2 Bathroom: Seafoam green

“It creates a spa-like atmosphere,” says Olivia about seafoam green, a colour between cyan and green. “You spend a lot of time getting dressed in the bathroom and it should be a relaxing space,” she explains. For an area of the house that you use on a daily basis and for a copious amount of time, Olivia recommends a calm colour like seafoam green to create a serene atmosphere.  

3 Couple’s bedroom: Silver
Not metallic silver, but a silver that is softer and closer to grey permits what Olivia calls “a gender neutral colour.” She describes it as perfect for a couple’s room because it appeals to both the male and female aspects of a bedroom. She says it’s easy to add feminine touches like silver paint on the walls, but at the same time it’s still masculine.

4 Living room: Butterscotch
When choosing a paint colour for the living room, Olivia hints at having a neutral colour. “Choose a colour that can be versatile with the furniture,” she says. She explains that as furniture changes through time, the colour needs to correspond along the way. “The butterscotch tone will grow with the furniture,” she says. As a result, in a few years it will still be viable to work with the furniture. She adds that a butterscotch paint colour also works well with different fabrics and furniture pieces. “The warm brown base can work with all seasons, whether winter or summer,” she says. This paint colour is also family-friendly for the living room because “the kids can put their fingers on the wall and it won’t get dirty.”

5 Dining room: Cranberry
“Cranberry is a rich colour. It is traditional, yet a little different than red,” says Olivia. A cranberry paint colour is a contemporary take on red and is actually a colour known to stimulate your taste buds she says. For such a formal area of the home like the dining room, where we tend to gather for family dinners or to host formal events, Olivia says that an intimate atmosphere should be created in the space. This can be accomplished with the help of this paint since it suits as a bold, yet formal colour.  
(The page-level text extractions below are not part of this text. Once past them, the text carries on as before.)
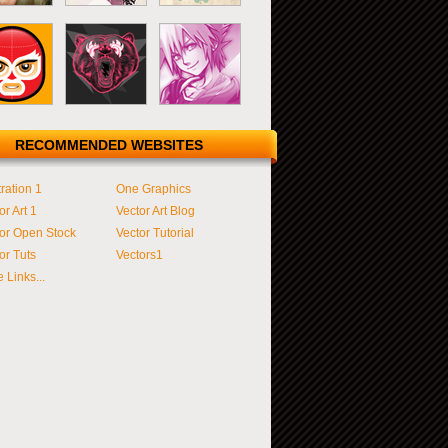
RECOMMENDED WEBSITES
tration 1
One Graphics
or Art 1
Vector Art Blog
or Open Stock
Vector Tutorial
or Tuts
Vectors1
 Links...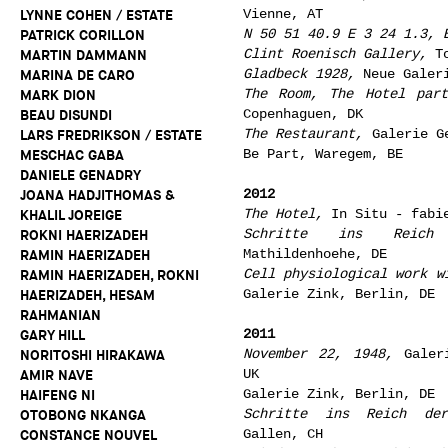
Vienne, AT
LYNNE COHEN / ESTATE
N 50 51 40.9 E 3 24 1.3, 
PATRICK CORILLON
Clint Roenisch Gallery,
To
MARTIN DAMMANN
Gladbeck 1928,
Neue Galeri
MARINA DE CARO
The Room, The Hotel par
MARK DION
Copenhaguen, DK
BEAU DISUNDI
The Restaurant,
Galerie Ge
LARS FREDRIKSON / ESTATE
Be Part, Waregem, BE
MESCHAC GABA
DANIELE GENADRY
2012
JOANA HADJITHOMAS &
The Hotel,
In Situ - fabie
KHALIL JOREIGE
Schritte ins Reich
ROKNI HAERIZADEH
Mathildenhoehe, DE
RAMIN HAERIZADEH
Cell physiological work w
RAMIN HAERIZADEH, ROKNI
Galerie Zink, Berlin, DE
HAERIZADEH, HESAM
RAHMANIAN
2011
GARY HILL
November 22, 1948,
Galeri
NORITOSHI HIRAKAWA
UK
AMIR NAVE
Galerie Zink, Berlin, DE
HAIFENG NI
Schritte ins Reich de
OTOBONG NKANGA
Gallen, CH
CONSTANCE NOUVEL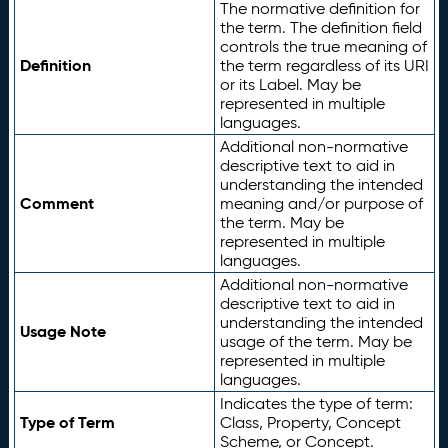
The normative definition for
the term. The definition field
controls the true meaning of
Definition
the term regardless of its URI
or its Label. May be
represented in multiple
languages.
Additional non-normative
descriptive text to aid in
understanding the intended
Comment
meaning and/or purpose of
the term. May be
represented in multiple
languages.
Additional non-normative
descriptive text to aid in
understanding the intended
Usage Note
usage of the term. May be
represented in multiple
languages.
Indicates the type of term:
Type of Term
Class, Property, Concept
Scheme, or Concept.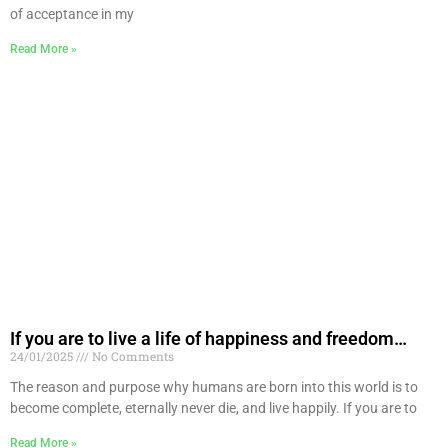
of acceptance in my
Read More »
If you are to live a life of happiness and freedom…
24/01/2025
No Comments
The reason and purpose why humans are born into this world is to
become complete, eternally never die, and live happily. If you are to
Read More »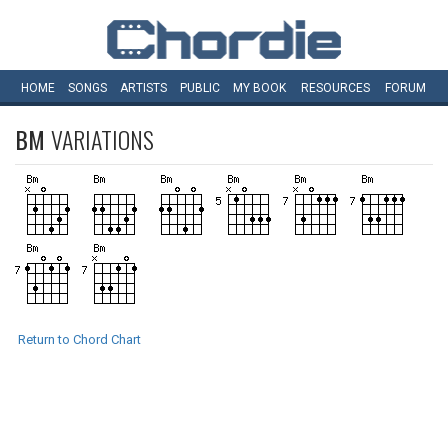
HOME
SONGS
ARTISTS
PUBLIC
MY
BOOK
RESOURCES
FORUM
BM
VARIATIONS
Return to Chord Chart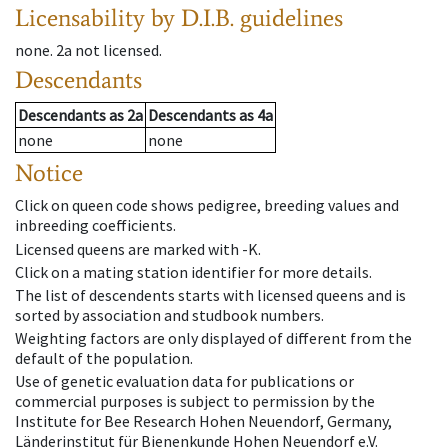
Licensability
by D.I.B. guidelines
none
.
2a
not licensed
.
Descendants
Descendants
as
2a
Descendants
as
4a
none
none
Notice
Click on queen code shows pedigree, breeding values and
inbreeding coefficients.
Licensed queens are marked with -K.
Click on a mating station identifier for more details.
The list of descendents starts with licensed queens and is
sorted by association and studbook numbers.
Weighting factors are only displayed of different from the
default of the population.
Use of genetic evaluation data for publications or
commercial purposes is subject to permission by the
Institute for Bee Research Hohen Neuendorf, Germany,
Länderinstitut für Bienenkunde Hohen Neuendorf e.V.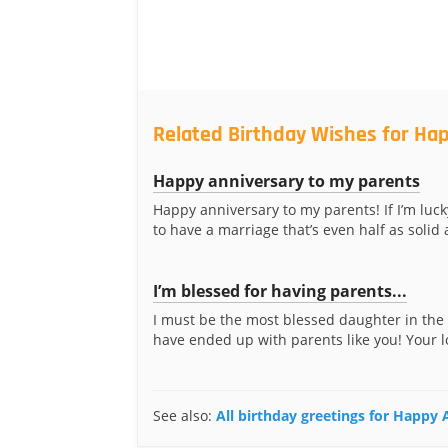
Related Birthday Wishes for Hap
Happy anniversary to my parents
Happy anniversary to my parents! If I’m luc
to have a marriage that’s even half as solid a
I’m blessed for having parents...
I must be the most blessed daughter in the
have ended up with parents like you! Your l
See also:
All birthday greetings for Happy 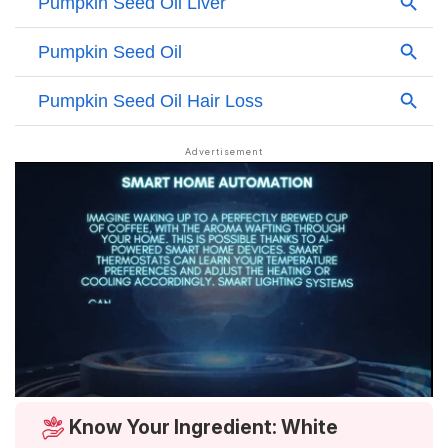
Know Your Ingredient: White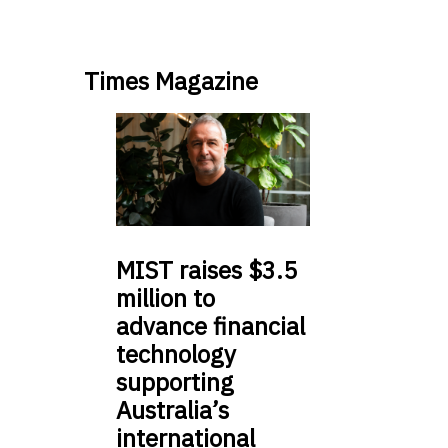
Times Magazine
MIST
raises $3.5
million to
advance financial
technology
supporting
Australia’s
international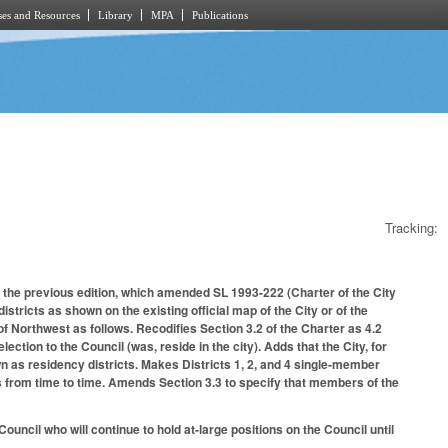
es and Resources
Library
MPA
Publications
Tracking:
 the previous edition, which amended SL 1993-222 (Charter of the City
istricts as shown on the existing official map of the City or of the
of Northwest as follows. Recodifies Section 3.2 of the Charter as 4.2
ection to the Council (was, reside in the city). Adds that the City, for
n as residency districts. Makes Districts 1, 2, and 4 single-member
icts from time to time. Amends Section 3.3 to specify that members of the
Council who will continue to hold at-large positions on the Council until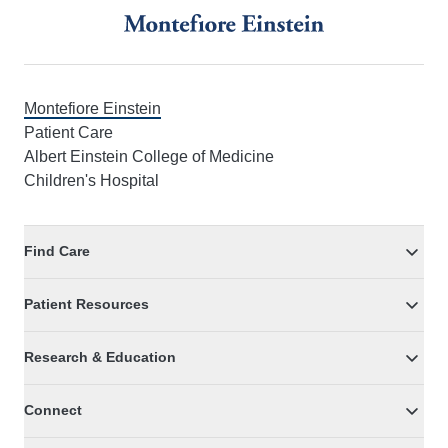
Montefiore Einstein
Patient Care
Albert Einstein College of Medicine
Children's Hospital
Find Care
Patient Resources
Research & Education
Connect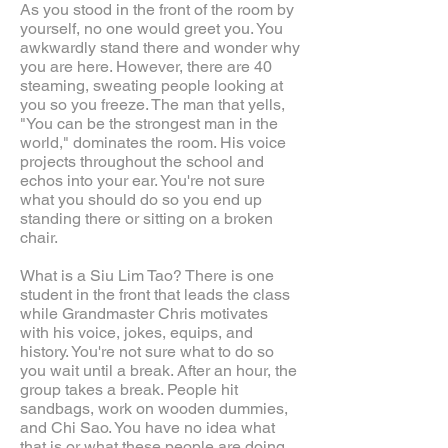
As you stood in the front of the room by
yourself, no one would greet you. You
awkwardly stand there and wonder why
you are here. However, there are 40
steaming, sweating people looking at
you so you freeze. The man that yells,
"You can be the strongest man in the
world," dominates the room. His voice
projects throughout the school and
echos into your ear. You're not sure
what you should do so you end up
standing there or sitting on a broken
chair.
What is a Siu Lim Tao? There is one
student in the front that leads the class
while Grandmaster Chris motivates
with his voice, jokes, equips, and
history. You're not sure what to do so
you wait until a break. After an hour, the
group takes a break. People hit
sandbags, work on wooden dummies,
and Chi Sao. You have no idea what
that is or what these people are doing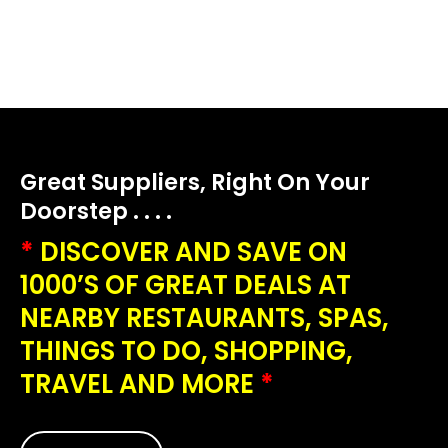
Great Suppliers, Right On Your
Doorstep . . . .
*
DISCOVER AND SAVE ON
1000’S OF GREAT DEALS AT
NEARBY RESTAURANTS, SPAS,
THINGS TO DO, SHOPPING,
TRAVEL AND MORE
*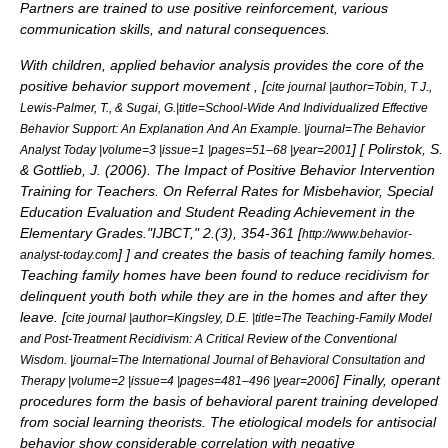
Partners are trained to use positive reinforcement, various
communication skills, and natural consequences.
With children, applied behavior analysis provides the core of the
positive behavior support
movement , [
cite journal |author=Tobin, T J.,
Lewis-Palmer, T., & Sugai, G.|title=School-Wide And Individualized Effective
Behavior Support: An Explanation And An Example. |journal=The Behavior
] [
Polirstok, S.
Analyst Today |volume=3 |issue=1 |pages=51–68 |year=2001
& Gottlieb, J. (2006). The Impact of Positive Behavior Intervention
Training for Teachers. On Referral Rates for Misbehavior, Special
Education Evaluation and Student Reading Achievement in the
Elementary Grades."IJBCT," 2.(3), 354-361 [
http://www.behavior-
]
] and creates the basis of teaching family homes.
analyst-today.com
Teaching family homes have been found to reduce recidivism for
delinquent youth both while they are in the homes and after they
leave. [
cite journal |author=Kingsley, D.E. |title=The Teaching-Family Model
and Post-Treatment Recidivism: A Critical Review of the Conventional
Wisdom. |journal=The International Journal of Behavioral Consultation and
] Finally, operant
Therapy |volume=2 |issue=4 |pages=481–496 |year=2006
procedures form the basis of behavioral parent training developed
from social learning theorists. The etiological models for antisocial
behavior show considerable correlation with negative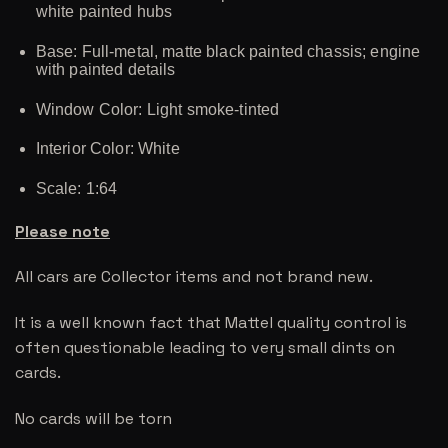
white painted hubs
Base: Full-metal, matte black painted chassis; engine
with painted details
Window Color: Light smoke-tinted
Interior Color: White
Scale: 1:64
Please note
All cars are Collector items and not brand new.
It is a well known fact that Mattel quality control is
often questionable leading to very small dints on
cards.
No cards will be torn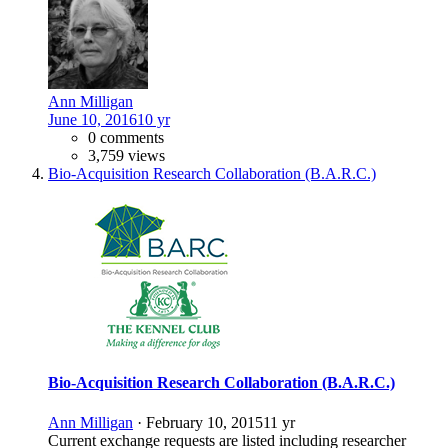
Ann Milligan
June 10, 2016
10 yr
0 comments
3,759 views
Bio-Acquisition Research Collaboration (B.A.R.C.)
Bio-Acquisition Research Collaboration (B.A.R.C.)
Ann Milligan
·
February 10, 2015
11 yr
Current exchange requests are listed including researcher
6 Home office: Wedgwood blue
Since anyone who uses a home office on a regular basis tends to spend a lot of time in this space, it’s only fitting to have a calming, yet colourful paint colour. A grey-blue colour will keep you cool and composed amidst the papers stacked on your desk, but Olivia says a ‘Wedgwood’-inspired blue is also still colourful enough to keep your mood up.

7 Laundry room: Grass green

“With small spaces like the laundry room, you can afford to add a pop of colour,” says Olivia. “Grass green is a fresh colour that is something clean and contemporary but not too overpowering for the laundry room.”

8 Basement: Bone
“It’s a really big space,” says Olivia about the basement. It requires a warm neutral colour so as not to overwhelm the eyes, she says. Since this area of the house is usually dark and cold, you can add warmth through the paint colour you choose. Olivia recommends a bone coloured paint – something that’s a shade of white but far lighter than brown. She says to avoid anything too colourful, which she says can be overwhelming in a basement. “A dark colour in a basement with no windows will make the space look like a cave.” A bone colour is just right as it is warm and inviting, she says.